The therapeutic results in Figure 3 show a markedly smaller tumor cell volume in mice treated with PTX-NPs than in the control mice or those treated with nanoparticles alone or paclitaxel alone. Regarding the therapeutic efficacy of PTX-NPs in the multiple myeloma bearing-mouse model, we wanted to know their mechanism of action in vivo. Human U266 multiple myeloma cells produce interleukin-6, which acts as a growth factor and an antiapoptotic factor in multiple myeloma.29,34 Therefore, suppression of interleukin-6 secretion is a possible mechanism for the inhibition of multiple myeloma growth in mice. We found that interleukin-6 secretion was indeed inhibited in mice treated with PTX-NPs, and this was reflected in serum and urinary levels of interleukin-6. In addition, although the dose of paclitaxel in the PTX-NP group was only 1.3% of the dose used for the group receiving paclitaxel alone, the PTX-NPs clearly showed a greater capacity to inhibit IL-6 secretion than paclitaxel alone (P < 0.05). Immunohistochemistry staining cells from mice in the PTX-NP group showed more Bax and TUNEL-staining cells but fewer Bcl-2 staining cells than did the controls or mice receiving paclitaxel alone or nanoparticles alone, which is consistent with our histopathological results. The PTX-NPs were found to be capable of downregulating Bax and Bcl-2 expression and improving tumor cell sensitivity to paclitaxel therapy to speed up tumor cell apoptosis in the treated mice. These results also suggest that Fe3O4 nanoparticles do not have a direct biological effect on CD138− CD34− tumor stem cell growth or apoptosis; instead, Fe3O4 nanoparticles enabled adequate drug delivery to improve chemotherapeutic efficacy and reduce drug toxicity.
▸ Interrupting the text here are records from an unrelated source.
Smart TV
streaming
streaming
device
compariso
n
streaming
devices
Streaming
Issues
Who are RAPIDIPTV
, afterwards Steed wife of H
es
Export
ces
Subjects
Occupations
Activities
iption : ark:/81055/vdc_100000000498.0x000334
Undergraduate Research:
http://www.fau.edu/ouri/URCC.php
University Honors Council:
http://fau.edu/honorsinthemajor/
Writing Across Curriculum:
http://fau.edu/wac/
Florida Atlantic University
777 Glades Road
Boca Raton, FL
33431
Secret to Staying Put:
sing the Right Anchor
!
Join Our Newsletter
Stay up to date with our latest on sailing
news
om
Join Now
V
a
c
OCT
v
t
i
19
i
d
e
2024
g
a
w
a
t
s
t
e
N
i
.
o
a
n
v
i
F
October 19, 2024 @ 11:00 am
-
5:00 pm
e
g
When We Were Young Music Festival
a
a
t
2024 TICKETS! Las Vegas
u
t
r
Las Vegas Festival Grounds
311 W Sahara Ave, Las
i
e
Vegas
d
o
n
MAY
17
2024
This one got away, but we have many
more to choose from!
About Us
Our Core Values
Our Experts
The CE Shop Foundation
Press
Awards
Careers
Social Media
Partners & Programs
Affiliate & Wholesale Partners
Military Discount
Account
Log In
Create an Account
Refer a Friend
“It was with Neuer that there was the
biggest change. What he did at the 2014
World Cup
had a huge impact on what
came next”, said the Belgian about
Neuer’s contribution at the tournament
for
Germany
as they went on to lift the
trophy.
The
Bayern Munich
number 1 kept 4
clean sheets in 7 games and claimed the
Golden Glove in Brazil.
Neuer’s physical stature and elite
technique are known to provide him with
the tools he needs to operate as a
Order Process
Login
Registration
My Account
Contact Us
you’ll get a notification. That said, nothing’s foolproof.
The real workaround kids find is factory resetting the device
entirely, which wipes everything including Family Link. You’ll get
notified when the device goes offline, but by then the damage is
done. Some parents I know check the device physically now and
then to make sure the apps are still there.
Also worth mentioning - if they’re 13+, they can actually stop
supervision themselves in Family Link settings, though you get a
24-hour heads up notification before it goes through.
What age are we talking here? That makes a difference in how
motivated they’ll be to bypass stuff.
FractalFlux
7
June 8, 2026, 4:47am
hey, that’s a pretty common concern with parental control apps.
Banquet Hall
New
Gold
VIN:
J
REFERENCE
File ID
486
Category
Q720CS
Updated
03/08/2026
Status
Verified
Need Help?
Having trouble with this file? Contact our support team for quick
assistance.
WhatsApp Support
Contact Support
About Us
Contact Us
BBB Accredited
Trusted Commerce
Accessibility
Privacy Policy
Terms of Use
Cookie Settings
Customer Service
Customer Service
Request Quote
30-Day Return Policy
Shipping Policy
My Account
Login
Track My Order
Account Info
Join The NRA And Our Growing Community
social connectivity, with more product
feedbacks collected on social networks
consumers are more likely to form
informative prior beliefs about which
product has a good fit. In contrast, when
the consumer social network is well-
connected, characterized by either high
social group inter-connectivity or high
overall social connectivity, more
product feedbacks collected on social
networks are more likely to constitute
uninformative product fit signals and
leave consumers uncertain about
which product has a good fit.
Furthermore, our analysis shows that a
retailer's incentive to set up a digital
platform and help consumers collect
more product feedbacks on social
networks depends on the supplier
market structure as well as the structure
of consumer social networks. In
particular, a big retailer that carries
It has been demonstrated that apoptotic cell death can occur via the mitochondrial and death receptor pathways, and that an apoptotic death stimulus results in activation of caspases, with caspase-3, caspase-8, and caspase-9 being situated at pivotal junctions in apoptotic pathways.35,36 Therefore, in this study, we detected caspase-3, caspase-8, and caspase-9 protein expression levels by Western blotting (Figure 6). We did not find a significant difference in the relative intensity of protein expression between the control group and the group that received nanoparticles alone; however, caspase-3, caspase-8, and caspase-9 protein expression was found to be markedly increased in the groups receiving paclitaxel only and PTX-NP, and especially in the PTX-NP group when compared with the control group and the group that received nanoparticles alone. It is known that caspase-8 and caspase-9 are activated via the death receptor and mitochondrial signaling pathways during apoptosis, whereas caspase-3 is a common effector of both signaling pathways.37,38 Therefore, we speculate that PTX-NPs might induce apoptosis of CD138− CD34− tumor stem cells via both caspase-dependent receptor and mitochondrial apoptotic pathways.

Conclusion

In this study, we demonstrated the promising activity of PTX-NPs as a novel treatment strategy for multiple myeloma stem cells in a mouse model. The strong contribution of PTX-NPs to the therapeutic efficacy is seen in the finding that PTX-NPs induced CD138− CD34− tumor stem cell apoptosis, thereby inhibiting multiple myeloma stem cell growth in mice treated with PTX-NPs. Fe3O4 nanoparticles might extend drug release and enhance the effect of paclitaxel on CD138− CD34− multiple myeloma stem cells in vivo. This study provides experimental data which are relevant for future clinical studies of PTX-NPs in the treatment of multiple myeloma.